# DOCUMENT SECTION

_ _ _

In addition, the plan should specify the steps the company expects to
take in effecting the divestiture and assuring its completeness, and
should indicate the time schedule for taking such steps. In appropriate
circumstances, the divestiture plan should make provision for assuring
that "controlling influence" relationships, such as management or
financial interlocks, will not continue to exist.
(3) Periodic Progress Reports. A company subject to
divestiture requirement should generally be required to submit regular
periodic reports detailing the steps it has
{{2-28-06 p.6110.28-L-28}}taken to
effect divestiture. Such a requirement may be imposed pursuant to the
Board's authority under section 5(b) of the Bank Holding Company Act,
referred to above, as well as its authority under section 5(c) of the
Act to require reports for the purpose of keeping the Board informed as
to whether the Act and Board regulations and orders thereunder are
being complied with. Reports should set forth in detail such matters as
the identities of potential buyers who have been approached by the
company, the dates of discussions with potential buyers and the
identities of the individuals involved in such discussions, the terms
of any offers received, and the reasons for rejecting any offers. In
addition, the reports should indicate whether the company has employed
brokers, investment bankers or others to assist in the divestiture, or
its reasons for not doing so, and should describe other efforts by the
company to seek out possible purchasers. The purpose of requiring such
reports is to insure that substantial and good faith efforts are being
made by the company to satisfy its divestiture obligations. The
frequency of such reports may vary depending upon the nature of the
divestiture and the period specified for divestiture. However, such
reports should generally not be required less frequently than every
three months, and may in appropriate cases be required on a monthly or
even more frequent basis. Progress reports as well as divestiture plans
should be afforded confidential treatment.
(4) Extensions of Divestiture Periods. Certain
divestiture periods--such such as the December 31, 1980 deadline for
divestitures required by the 1970 Amendments to the Bank Holding
Company Act--are not extendable. In such cases it is imperative that
divestiture be accomplished in a timely manner. In certain other cases,
the Board may have discretion to extend a statutorily prescribed
divestiture period within specified limits. For example, under
section 4(c)(2) of the Act the
Board may extend for three one-year periods the two-year period in
which a bank subsidiary of a holding company is otherwise required to
divest shares acquired in satisfaction of a debt previously contracted
in good faith. In such cases, however, when the permissible extensions
expire the Board no longer has discretion to grant further extensions.

_ _ _

# DATA LINES
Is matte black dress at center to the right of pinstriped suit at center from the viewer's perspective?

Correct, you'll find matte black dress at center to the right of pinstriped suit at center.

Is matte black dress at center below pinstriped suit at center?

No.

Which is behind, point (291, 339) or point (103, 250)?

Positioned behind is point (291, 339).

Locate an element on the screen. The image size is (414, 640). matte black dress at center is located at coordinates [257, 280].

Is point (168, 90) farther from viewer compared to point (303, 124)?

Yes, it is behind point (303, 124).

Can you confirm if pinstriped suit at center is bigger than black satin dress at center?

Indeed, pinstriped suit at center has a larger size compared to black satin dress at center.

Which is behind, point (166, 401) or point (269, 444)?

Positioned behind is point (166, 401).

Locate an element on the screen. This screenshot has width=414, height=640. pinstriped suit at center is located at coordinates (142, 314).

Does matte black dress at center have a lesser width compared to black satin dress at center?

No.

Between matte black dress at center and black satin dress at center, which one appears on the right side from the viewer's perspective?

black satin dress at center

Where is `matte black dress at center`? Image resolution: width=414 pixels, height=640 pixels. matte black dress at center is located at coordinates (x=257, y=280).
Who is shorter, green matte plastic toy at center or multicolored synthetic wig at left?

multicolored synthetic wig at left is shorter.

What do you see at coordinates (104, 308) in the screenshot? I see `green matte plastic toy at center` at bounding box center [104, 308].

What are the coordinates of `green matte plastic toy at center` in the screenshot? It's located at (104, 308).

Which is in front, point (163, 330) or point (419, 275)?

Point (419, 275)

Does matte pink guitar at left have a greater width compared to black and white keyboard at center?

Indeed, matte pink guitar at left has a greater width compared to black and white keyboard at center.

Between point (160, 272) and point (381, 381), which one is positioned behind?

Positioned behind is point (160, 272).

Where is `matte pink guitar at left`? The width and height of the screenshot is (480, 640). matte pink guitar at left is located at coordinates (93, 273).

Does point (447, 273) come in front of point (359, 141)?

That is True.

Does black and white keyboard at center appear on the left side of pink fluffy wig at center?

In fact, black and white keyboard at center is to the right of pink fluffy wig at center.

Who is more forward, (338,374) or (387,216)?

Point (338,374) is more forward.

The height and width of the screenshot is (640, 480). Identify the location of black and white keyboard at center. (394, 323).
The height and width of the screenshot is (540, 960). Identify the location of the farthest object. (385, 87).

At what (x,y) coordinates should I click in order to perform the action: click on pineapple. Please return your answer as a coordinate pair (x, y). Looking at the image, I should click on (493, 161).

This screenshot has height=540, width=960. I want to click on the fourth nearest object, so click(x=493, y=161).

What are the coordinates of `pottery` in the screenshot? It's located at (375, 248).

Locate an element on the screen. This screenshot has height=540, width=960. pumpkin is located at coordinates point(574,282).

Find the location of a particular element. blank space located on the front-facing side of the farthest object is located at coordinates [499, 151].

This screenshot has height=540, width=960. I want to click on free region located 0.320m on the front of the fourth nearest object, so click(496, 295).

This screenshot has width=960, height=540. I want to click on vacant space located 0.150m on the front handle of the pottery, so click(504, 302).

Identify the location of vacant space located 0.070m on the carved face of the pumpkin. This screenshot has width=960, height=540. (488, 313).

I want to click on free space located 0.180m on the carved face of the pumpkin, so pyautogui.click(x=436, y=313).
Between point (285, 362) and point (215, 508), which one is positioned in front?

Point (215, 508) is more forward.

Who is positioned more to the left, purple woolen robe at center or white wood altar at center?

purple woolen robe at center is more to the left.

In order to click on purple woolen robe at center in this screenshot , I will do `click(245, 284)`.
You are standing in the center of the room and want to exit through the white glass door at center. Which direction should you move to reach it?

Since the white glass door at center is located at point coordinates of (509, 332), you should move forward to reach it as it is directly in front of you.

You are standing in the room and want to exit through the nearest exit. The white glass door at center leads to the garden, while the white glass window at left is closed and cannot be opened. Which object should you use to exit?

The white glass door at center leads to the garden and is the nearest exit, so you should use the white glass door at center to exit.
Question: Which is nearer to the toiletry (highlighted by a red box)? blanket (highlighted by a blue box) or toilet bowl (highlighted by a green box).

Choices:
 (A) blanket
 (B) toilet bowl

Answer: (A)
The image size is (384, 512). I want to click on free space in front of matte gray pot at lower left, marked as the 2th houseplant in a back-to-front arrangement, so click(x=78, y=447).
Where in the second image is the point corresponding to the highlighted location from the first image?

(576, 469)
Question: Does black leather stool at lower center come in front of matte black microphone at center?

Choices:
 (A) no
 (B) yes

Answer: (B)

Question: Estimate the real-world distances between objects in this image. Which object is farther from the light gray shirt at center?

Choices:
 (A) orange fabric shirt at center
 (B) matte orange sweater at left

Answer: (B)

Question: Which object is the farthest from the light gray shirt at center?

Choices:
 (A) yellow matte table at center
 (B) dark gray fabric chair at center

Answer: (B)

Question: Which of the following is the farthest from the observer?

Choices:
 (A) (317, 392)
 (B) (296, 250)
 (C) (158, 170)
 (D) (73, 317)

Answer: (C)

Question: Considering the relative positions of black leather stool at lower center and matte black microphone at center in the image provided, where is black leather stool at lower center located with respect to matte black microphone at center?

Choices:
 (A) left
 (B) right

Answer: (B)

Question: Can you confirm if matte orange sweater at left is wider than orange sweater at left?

_ _ _

# WRITTEN TASKS
a. Summarize the divestiture guidance in three sentences.
b. In the records, revise everything from the line containing "Find the location" down to the line containing "so click(496, 295)." by changing "free region" to "open region" and leaving everything else unchanged.

# ANSWERS FOR THE TASKS
a. Divestiture plans should set out the steps a company expects to take and their schedule, and where appropriate should keep "controlling influence" relationships such as management or financial interlocks from continuing. A company subject to a divestiture requirement should generally submit periodic progress reports detailing its contacts with potential buyers, offers received, and other efforts to find purchasers, generally at least every three months, and both these reports and divestiture plans should be afforded confidential treatment. Some divestiture periods, such as the December 31, 1980 deadline under the 1970 Amendments, cannot be extended, while others may be extended by the Board only within specified limits.

b.
Find the location of a particular element. blank space located on the front-facing side of the farthest object is located at coordinates [499, 151].

This screenshot has height=540, width=960. I want to click on open region located 0.320m on the front of the fourth nearest object, so click(496, 295).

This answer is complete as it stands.